If \(\int f(x)dx=f(x)\), then \(\int \left\{ {f(x)}^2dx \right\}\) is equal to

  • A \({1\over 2}\int \left\{ {f(x)} \right\}^2\)
  • B \({f \left\{(x)\right\}}^3\)
  • C \({f \left\{(x)\right\}}^3\over 3\)
  • D \({f \left\{(x)\right\}}^2\)

Question - 2

If \(\int{{1-x^7}\over x(1+x^7)}dx=\alpha\ ln\ |x|+b\ ln\ |x^7+1|+C,\) then

  • A \(a=1, b={2\over 7}\)
  • B \(a=-1, b={2\over 7}\)
  • C \(a=1, b=-{2\over 7}\)
  • D \(a=-1, b=-{2\over 7}\)

# # # #

Write the next part of the integration practice set, picking up after its last answer option.

Dataset items
# # # #

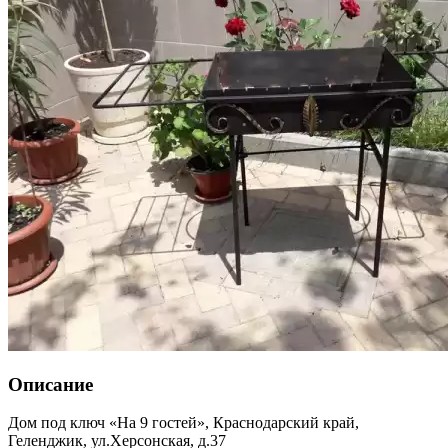
Описание
Дом под ключ «На 9 гостей»,
Краснодарский край
,
Геленджик
,
ул.Херсонская, д.37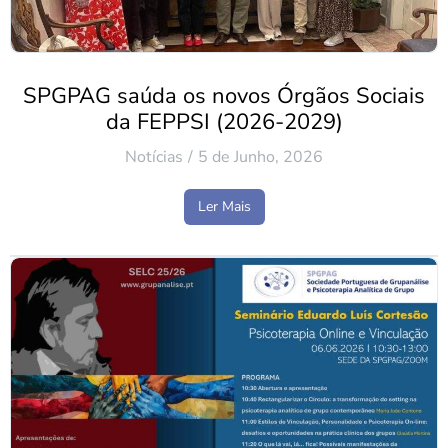
SPGPAG saúda os novos Órgãos Sociais
da FEPPSI (2026-2029)
Notícias
5 de Junho, 2026
Ler Mais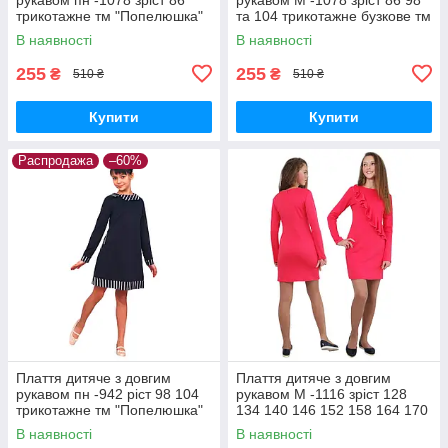
трикотажне тм "Попелюшка"
та 104 трикотажне бузкове тм
"Золушка"
В наявності
В наявності
255
255
₴
₴
510 ₴
510 ₴
Купити
Купити
Распродажа
–60%
Плаття дитяче з довгим
Плаття дитяче з довгим
рукавом пн -942 ріст 98 104
рукавом М -1116 зріст 128
трикотажне тм "Попелюшка"
134 140 146 152 158 164 170
тм "Попілкушка"
В наявності
В наявності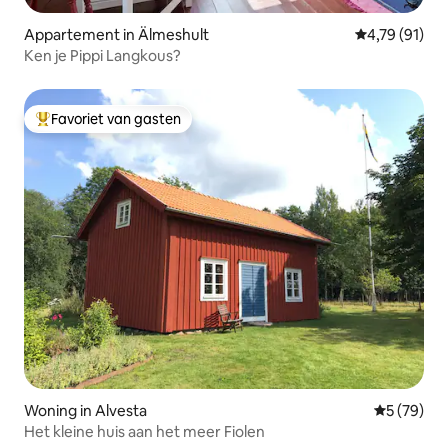
Appartement in Älmeshult
Gemiddelde be
4,79 (91)
Ken je Pippi Langkous?
Favoriet van gasten
Topfavoriet van gasten
Woning in Alvesta
Gemiddelde
5 (79)
Het kleine huis aan het meer Fiolen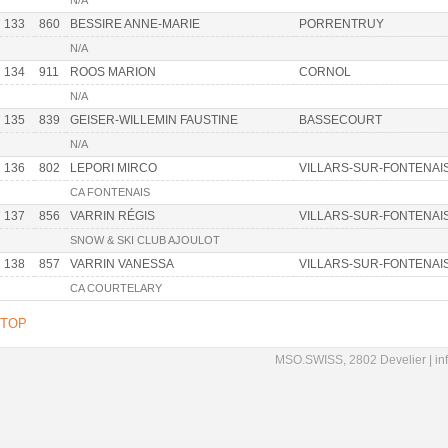
N/A
133
860
BESSIRE ANNE-MARIE
PORRENTRUY
N/A
134
911
ROOS MARION
CORNOL
N/A
135
839
GEISER-WILLEMIN FAUSTINE
BASSECOURT
N/A
136
802
LEPORI MIRCO
VILLARS-SUR-FONTENAI
CA FONTENAIS
137
856
VARRIN RÉGIS
VILLARS-SUR-FONTENAI
SNOW & SKI CLUB AJOULOT
138
857
VARRIN VANESSA
VILLARS-SUR-FONTENAI
CA COURTELARY
TOP
MSO.SWISS, 2802 Develier |
in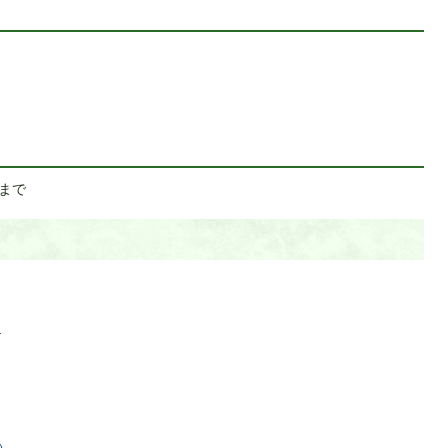
日まで
)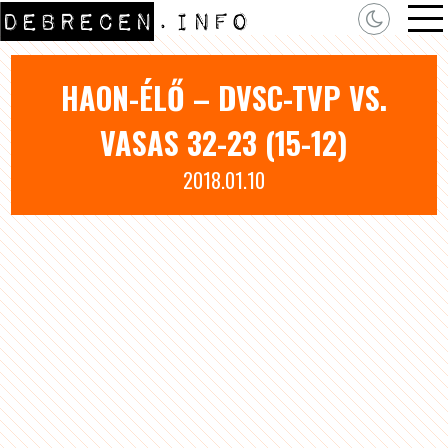
HAON-ÉLŐ – DVSC-TVP VS.
VASAS 32-23 (15-12)
2018.01.10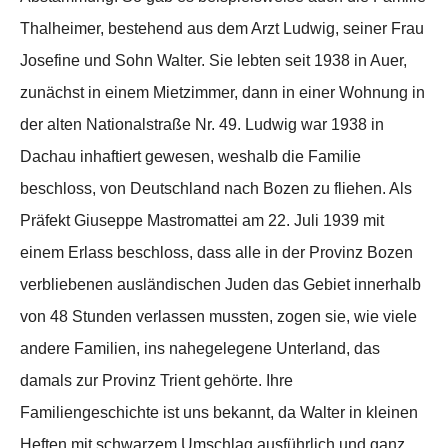
Thalheimer, bestehend aus dem Arzt Ludwig, seiner Frau
Josefine und Sohn Walter. Sie lebten seit 1938 in Auer,
zunächst in einem Mietzimmer, dann in einer Wohnung in
der alten Nationalstraße Nr. 49. Ludwig war 1938 in
Dachau inhaftiert gewesen, weshalb die Familie
beschloss, von Deutschland nach Bozen zu fliehen. Als
Präfekt Giuseppe Mastromattei am 22. Juli 1939 mit
einem Erlass beschloss, dass alle in der Provinz Bozen
verbliebenen ausländischen Juden das Gebiet innerhalb
von 48 Stunden verlassen mussten, zogen sie, wie viele
andere Familien, ins nahegelegene Unterland, das
damals zur Provinz Trient gehörte. Ihre
Familiengeschichte ist uns bekannt, da Walter in kleinen
Heften mit schwarzem Umschlag ausführlich und ganz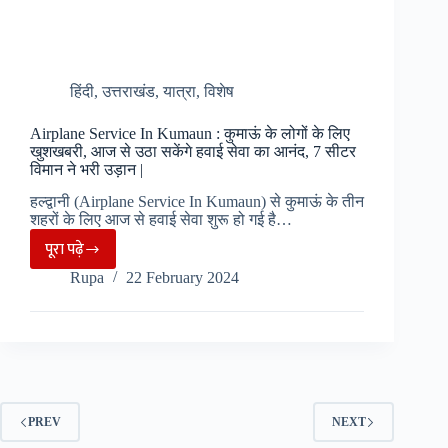
के
लिए
1074
लोग
हिंदी
,
उत्तराखंड
,
यात्रा
,
विशेष
|
Airplane Service In Kumaun : कुमाऊं के लोगों के लिए
खुशखबरी, आज से उठा सकेंगे हवाई सेवा का आनंद, 7 सीटर
विमान ने भरी उड़ान |
हल्द्वानी (Airplane Service In Kumaun) से कुमाऊं के तीन
शहरों के लिए आज से हवाई सेवा शुरू हो गई है…
पूरा पढ़े
Airplane
Rupa
22 February 2024
Service
In
Kumaun
:
कुमाऊं
के
PREV
NEXT
लोगों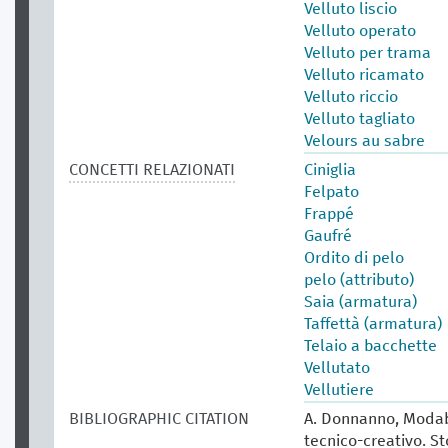
Velluto liscio
Velluto operato
Velluto per trama
Velluto ricamato
Velluto riccio
Velluto tagliato
Velours au sabre
CONCETTI RELAZIONATI
Ciniglia
Felpato
Frappé
Gaufré
Ordito di pelo
pelo (attributo)
Saia (armatura)
Taffettà (armatura)
Telaio a bacchette
Vellutato
Vellutiere
BIBLIOGRAPHIC CITATION
A. Donnanno, Modabo
tecnico-creativo. St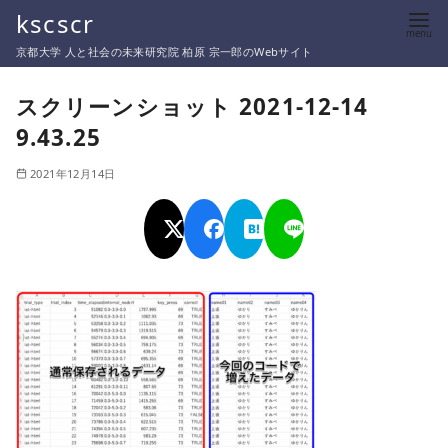
コ
kscscr
ン
京都大学 人と社会の未来研究院 柏原 宗一郎のWebサイト
テ
ン
スクリーンショット 2021-12-14
ツ
9.43.25
へ
移
2021年12月14日
動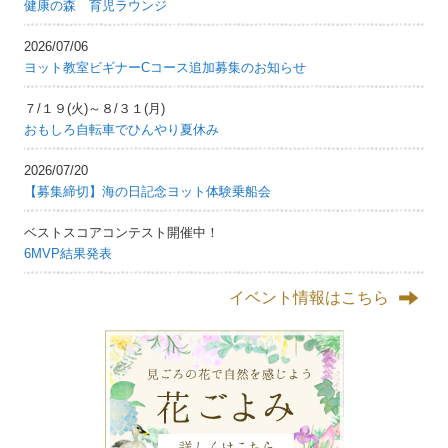
健康の森 育児ラウンジ
2026/07/06
ヨット教室ビギナーCコース追加募集のお知らせ
７/１９(火)～８/３１(月)
おもしろ自転車でひんやり夏休み
2026/07/20
【募集締切】海の日記念ヨット体験乗船会
ベストスコアコンテスト開催中！
6MVP結果発表
イベント情報はこちら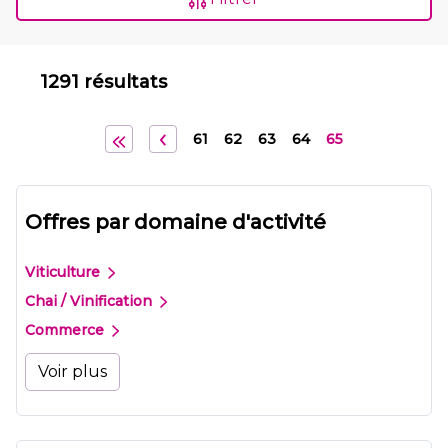
1291 résultats
61
62
63
64
65
Offres par domaine d'activité
Viticulture
Chai / Vinification
Commerce
Voir plus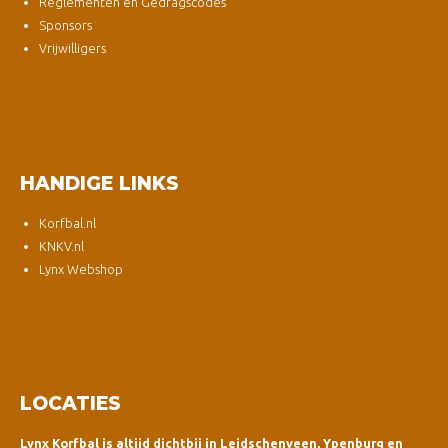
Reglementen en Gedragscodes
Sponsors
Vrijwilligers
HANDIGE LINKS
Korfbal.nl
KNKV.nl
Lynx Webshop
LOCATIES
Lynx Korfbal is altijd dichtbij in Leidschenveen, Ypenburg en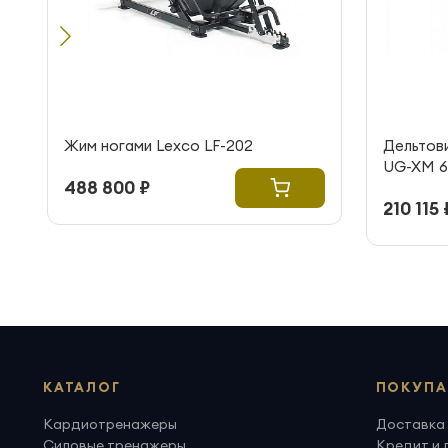
Жим ногами Lexco LF-202
Дельтов
UG-XM 6
488 800 ₽
210 115 
КАТАЛОГ
ПОКУПА
Кардиотренажеры
Доставка 
Силовые тренажеры
Кредит и 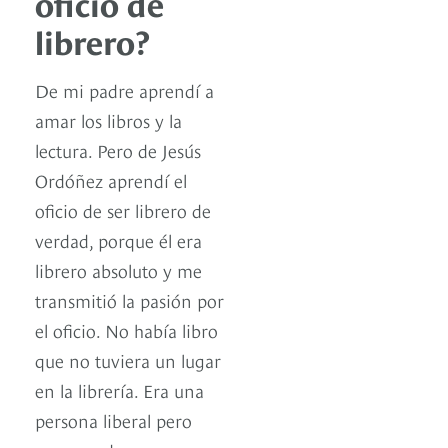
oficio de
librero?
De mi padre aprendí a
amar los libros y la
lectura. Pero de Jesús
Ordóñez aprendí el
oficio de ser librero de
verdad, porque él era
librero absoluto y me
transmitió la pasión por
el oficio. No había libro
que no tuviera un lugar
en la librería. Era una
persona liberal pero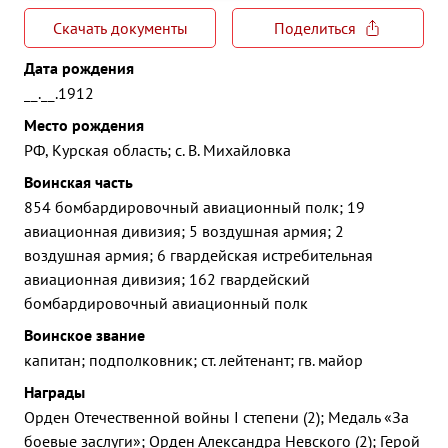
Скачать документы
Поделиться
Дата рождения
__.__.1912
Место рождения
РФ, Курская область; с. В. Михайловка
Воинская часть
854 бомбардировочный авиационный полк; 19
авиационная дивизия; 5 воздушная армия; 2
воздушная армия; 6 гвардейская истребительная
авиационная дивизия; 162 гвардейский
бомбардировочный авиационный полк
Воинское звание
капитан; подполковник; ст. лейтенант; гв. майор
Награды
Орден Отечественной войны I степени (2); Медаль «За
боевые заслуги»; Орден Александра Невского (2); Герой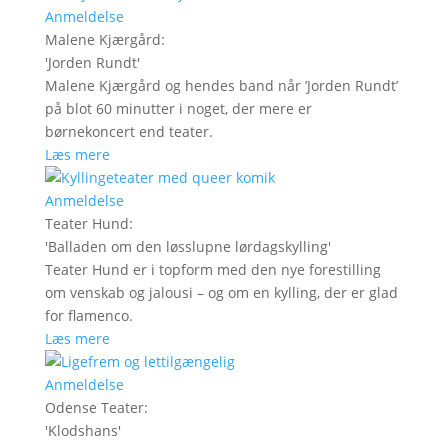
Anmeldelse
Malene Kjærgård
:
'
Jorden Rundt
'
Malene Kjærgård og hendes band når ’Jorden Rundt’
på blot 60 minutter i noget, der mere er
børnekoncert end teater.
Læs mere
Anmeldelse
Teater Hund
:
'
Balladen om den løsslupne lørdagskylling
'
Teater Hund er i topform med den nye forestilling
om venskab og jalousi – og om en kylling, der er glad
for flamenco.
Læs mere
Anmeldelse
Odense Teater
:
'
Klodshans
'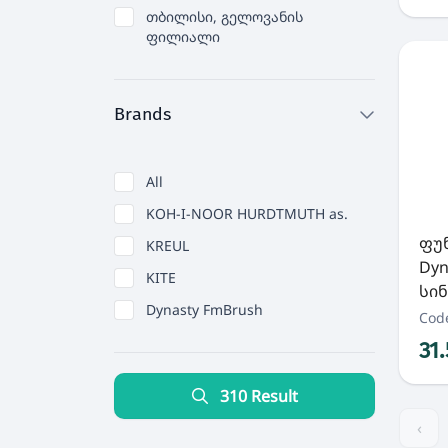
თბილისი, გელოვანის
ფილიალი
Brands
All
KOH-I-NOOR HURDTMUTH as.
ფუნ
KREUL
Dyn
KITE
სინ
Dynasty FmBrush
Cod
31
310 Result
‹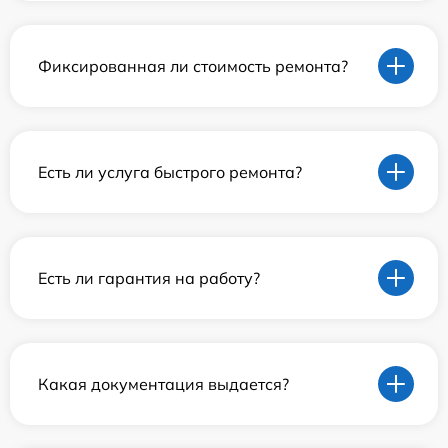
Фиксированная ли стоимость ремонта?
Есть ли услуга быстрого ремонта?
Есть ли гарантия на работу?
Какая документация выдается?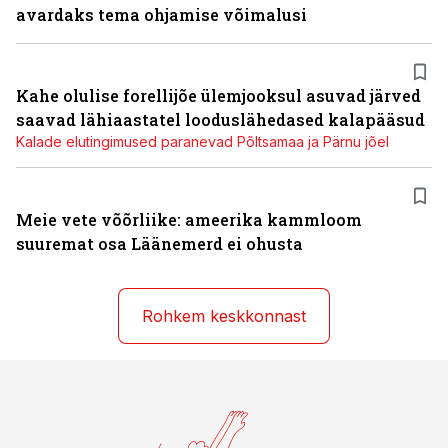
avardaks tema ohjamise võimalusi
Kahe olulise forellijõe ülemjooksul asuvad järved
saavad lähiaastatel looduslähedased kalapääsud
Kalade elutingimused paranevad Põltsamaa ja Pärnu jõel
Meie vete võõrliike: ameerika kammloom
suuremat osa Läänemerd ei ohusta
Rohkem keskkonnast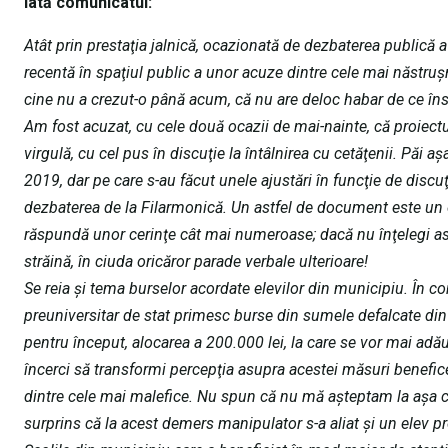
Iată comunicatul:
Atât prin prestaţia jalnică, ocazionată de dezbaterea publică a
recentă în spaţiul public a unor acuze dintre cele mai năstruş
cine nu a crezut-o până acum, că nu are deloc habar de ce în
Am fost acuzat, cu cele două ocazii de mai-nainte, că proiectul
virgulă, cu cel pus în discuţie la întâlnirea cu cetăţenii. Păi a
2019, dar pe care s-au făcut unele ajustări în funcţie de discuţ
dezbaterea de la Filarmonică. Un astfel de document este un or
răspundă unor cerinţe cât mai numeroase; dacă nu înţelegi ast
străină, în ciuda oricăror parade verbale ulterioare!
Se reia şi tema burselor acordate elevilor din municipiu. În co
preuniversitar de stat primesc burse din sumele defalcate din 
pentru început, alocarea a 200.000 lei, la care se vor mai adăug
încerci să transformi percepţia asupra acestei măsuri benefice
dintre cele mai malefice. Nu spun că nu mă aşteptam la aşa c
surprins că la acest demers manipulator s-a aliat şi un elev 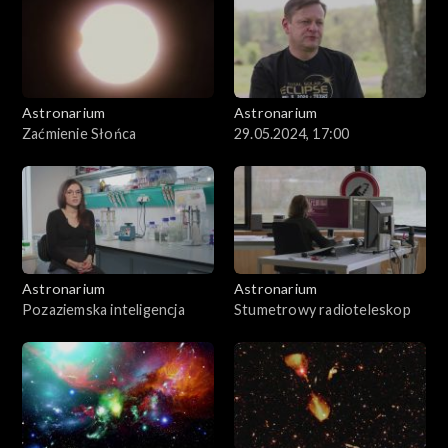
Astronarium
Astronarium
Zaćmienie Słońca
29.05.2024, 17:00
Astronarium
Astronarium
Pozaziemska inteligencja
Stumetrowy radioteleskop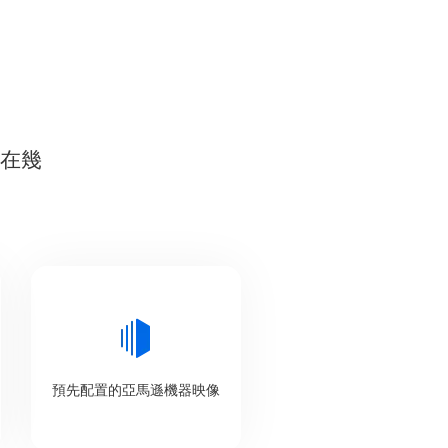
並在幾
預先配置的亞馬遜機器映像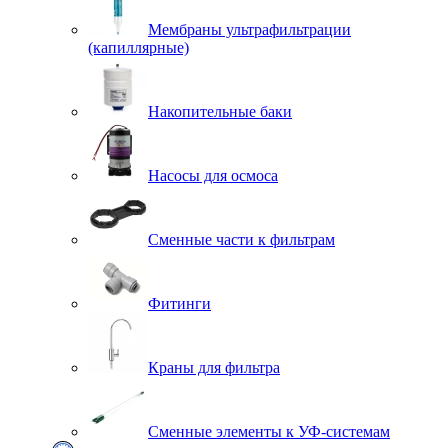
Мембраны ультрафильтрации
(капиллярные)
Накопительные баки
Насосы для осмоса
Сменные части к фильтрам
Фитинги
Краны для фильтра
Сменные элементы к УФ-системам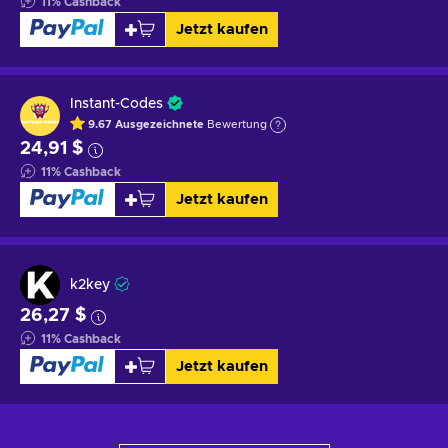
11
%
Cashback
Jetzt kaufen
Instant-Codes
9.67
Ausgezeichnete
Bewertung
24,91 $
11
%
Cashback
Jetzt kaufen
k2key
26,27 $
11
%
Cashback
Jetzt kaufen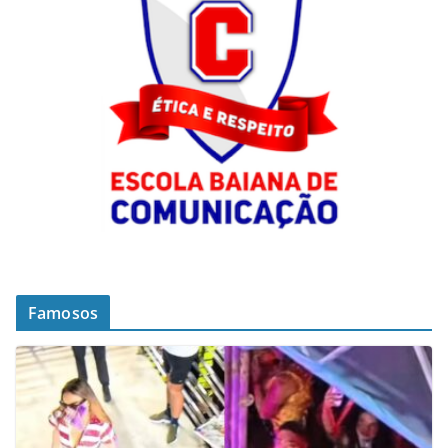
Famosos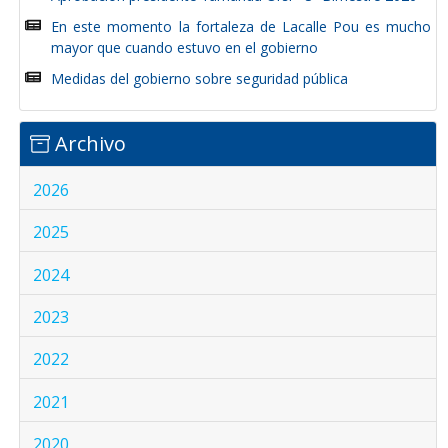
En este momento la fortaleza de Lacalle Pou es mucho
mayor que cuando estuvo en el gobierno
Medidas del gobierno sobre seguridad pública
Archivo
2026
2025
2024
2023
2022
2021
2020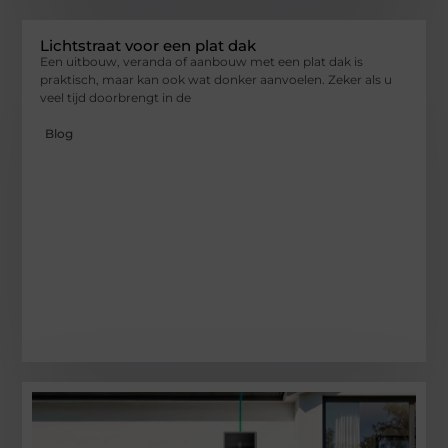
Lichtstraat voor een plat dak
Een uitbouw, veranda of aanbouw met een plat dak is
praktisch, maar kan ook wat donker aanvoelen. Zeker als u
veel tijd doorbrengt in de
Blog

# # # #

● TASK RESULT
Question - 3

 If \(\int e^x \left\{ {f(x)-f'(x)} \right\} dx=\phi(x),\) then \(\int e^x{f(x)}dx\) is equal to

  • A \(\phi(x)=e^xf(x)\)
  • B \(\phi(x)-e^xf(x)\)
  • C \({1\over 2}\left\{\phi(x)+e^xf(x)\right\}\)
  • D \({1\over 2}\left\{\phi(x)+e^xf'(x)\right\}\)

Question - 4

If \({d\over dx}[f(x)]=xcos\ x+sin\ x\ and\ f(0)=2,\) then f(x) is equal to

  • A x sin x
  • B x cos x + sin x + 2
  • C x sin x+2
  • D x cos x+2

Question - 5

If \(f(x)=\int{x^2+sin^2\ x\over 1+x^2}.sec^2xdx\) and f(0)=0, then f(1) is equal to

  • A \(1-{\pi\over 4}\)
  • B \({\pi\over 4}-1\)
  • C \(tan\ 1-{\pi\over 4}\)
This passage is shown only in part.